3. Fee reductions for higher balances
In theory, management should get more cost-effective with bigger account sizes. Typical Robo advisor accounts are less than $100,000; but if you have more than that to invest, you should see if you can get a reduced fee.
4. Captive vs. outside products
Some Robo advisors are affiliated with fund families and use their own products to build investment portfolios. You may get a broader range of choices from a Robo advisor that uses independent investment products.
Also check to see if the Robo advisor's asset-allocation model can account for assets you have outside their account such as an employer's 401(k) retirement plan.
5. Tax treatment
If you are planning to place a taxable portfolio under a Robo advisor's management, understand what tax-efficiency strategies they use and whether you are able to employ techniques such as tax-loss harvesting when needed.
6. Minimum account size
Make sure you have enough to qualify for a firm's services and are not so close to the minimum that you might fall below it after a market downturn or a withdrawal.
7. User interface
Play around with the user interface. It should be simple to use and work effectively on the device of your choice.

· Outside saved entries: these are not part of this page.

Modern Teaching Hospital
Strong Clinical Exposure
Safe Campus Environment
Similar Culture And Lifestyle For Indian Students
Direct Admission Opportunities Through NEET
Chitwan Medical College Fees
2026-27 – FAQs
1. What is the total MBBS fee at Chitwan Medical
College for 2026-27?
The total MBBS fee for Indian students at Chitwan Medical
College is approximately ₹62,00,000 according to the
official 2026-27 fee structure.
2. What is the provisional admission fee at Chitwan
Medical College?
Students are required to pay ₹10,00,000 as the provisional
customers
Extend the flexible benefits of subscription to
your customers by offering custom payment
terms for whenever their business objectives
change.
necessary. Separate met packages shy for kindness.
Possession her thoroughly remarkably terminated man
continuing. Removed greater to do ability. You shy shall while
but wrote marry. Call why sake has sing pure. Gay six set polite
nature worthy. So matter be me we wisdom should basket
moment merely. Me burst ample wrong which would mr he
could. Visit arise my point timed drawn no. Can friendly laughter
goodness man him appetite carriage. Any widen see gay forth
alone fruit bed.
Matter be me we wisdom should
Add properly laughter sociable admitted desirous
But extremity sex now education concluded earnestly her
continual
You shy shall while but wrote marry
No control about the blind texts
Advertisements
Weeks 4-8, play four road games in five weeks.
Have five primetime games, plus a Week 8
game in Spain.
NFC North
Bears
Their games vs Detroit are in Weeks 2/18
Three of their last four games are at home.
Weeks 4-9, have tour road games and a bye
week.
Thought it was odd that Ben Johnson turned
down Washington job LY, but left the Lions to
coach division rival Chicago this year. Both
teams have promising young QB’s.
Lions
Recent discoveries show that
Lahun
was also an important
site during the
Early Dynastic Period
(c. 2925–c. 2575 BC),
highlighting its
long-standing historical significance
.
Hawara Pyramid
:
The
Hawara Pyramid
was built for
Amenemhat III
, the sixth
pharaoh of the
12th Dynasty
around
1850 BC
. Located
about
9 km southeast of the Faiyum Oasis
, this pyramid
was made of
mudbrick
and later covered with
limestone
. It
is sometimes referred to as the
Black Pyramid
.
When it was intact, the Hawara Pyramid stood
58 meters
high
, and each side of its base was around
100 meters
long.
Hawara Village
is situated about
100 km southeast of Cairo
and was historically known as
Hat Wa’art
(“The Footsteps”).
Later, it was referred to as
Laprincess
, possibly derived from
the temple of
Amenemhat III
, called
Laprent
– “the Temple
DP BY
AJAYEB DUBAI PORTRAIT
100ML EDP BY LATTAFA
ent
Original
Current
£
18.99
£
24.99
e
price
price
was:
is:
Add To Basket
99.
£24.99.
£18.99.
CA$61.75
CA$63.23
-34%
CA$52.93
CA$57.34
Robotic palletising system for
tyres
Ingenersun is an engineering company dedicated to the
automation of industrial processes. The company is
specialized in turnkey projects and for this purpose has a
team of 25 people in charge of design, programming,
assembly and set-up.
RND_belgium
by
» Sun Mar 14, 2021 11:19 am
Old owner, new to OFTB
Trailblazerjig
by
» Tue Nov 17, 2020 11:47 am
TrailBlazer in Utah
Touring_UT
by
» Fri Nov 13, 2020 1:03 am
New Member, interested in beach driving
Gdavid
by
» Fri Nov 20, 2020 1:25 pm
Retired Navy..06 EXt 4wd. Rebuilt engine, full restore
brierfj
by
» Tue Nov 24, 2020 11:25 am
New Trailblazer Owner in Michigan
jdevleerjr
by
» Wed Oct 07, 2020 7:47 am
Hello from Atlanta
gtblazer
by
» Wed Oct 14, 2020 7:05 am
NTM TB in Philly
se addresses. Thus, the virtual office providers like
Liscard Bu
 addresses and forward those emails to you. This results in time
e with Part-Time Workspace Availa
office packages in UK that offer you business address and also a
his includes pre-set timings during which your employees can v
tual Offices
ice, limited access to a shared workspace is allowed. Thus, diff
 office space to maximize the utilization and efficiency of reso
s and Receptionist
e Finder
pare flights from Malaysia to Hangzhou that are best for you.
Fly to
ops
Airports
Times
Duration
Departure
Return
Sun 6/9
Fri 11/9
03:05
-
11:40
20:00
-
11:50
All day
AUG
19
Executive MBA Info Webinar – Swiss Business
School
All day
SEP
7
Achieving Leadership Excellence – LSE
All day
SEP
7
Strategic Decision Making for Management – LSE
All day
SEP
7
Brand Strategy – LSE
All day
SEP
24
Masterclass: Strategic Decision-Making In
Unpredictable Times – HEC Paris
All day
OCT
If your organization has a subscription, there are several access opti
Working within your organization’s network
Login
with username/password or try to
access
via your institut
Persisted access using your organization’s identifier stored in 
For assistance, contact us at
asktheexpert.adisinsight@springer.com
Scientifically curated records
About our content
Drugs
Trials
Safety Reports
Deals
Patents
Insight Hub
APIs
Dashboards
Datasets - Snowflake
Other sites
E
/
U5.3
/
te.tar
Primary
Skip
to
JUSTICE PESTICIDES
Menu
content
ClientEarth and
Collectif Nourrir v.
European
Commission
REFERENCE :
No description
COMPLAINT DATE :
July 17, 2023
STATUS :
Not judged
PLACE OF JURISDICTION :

8. Socially responsible investing capabilities
If your investment guidelines include prohibitions against certain types of investments for ethical reasons or particular sectors you want to positively target, make sure the Robo advisor's system can accommodate these priorities.
9. Retirement-goal targeting
Besides managing your money, some Robo advisors offer tools that can help you see what level of saving will be necessary to meet your retirement goals. Integrating these targets with your investment program can help make sure saving for retirement is properly coordinated with investing for retirement.
10. Rebalancing methodology
Automated investment allocations need to be reset periodically to make sure they stay in balance. Look into each Robo advisor's methodology for rebalancing. Overly frequent rebalancing can be inefficient, while doing so too infrequently can lead to portfolios getting out of alignment as asset values change at different paces.
Choosing the best Robo advisor is just a first step. Once your program is in place, monitor it to make sure the fees are staying competitive and the Robo advisor is delivering as expected.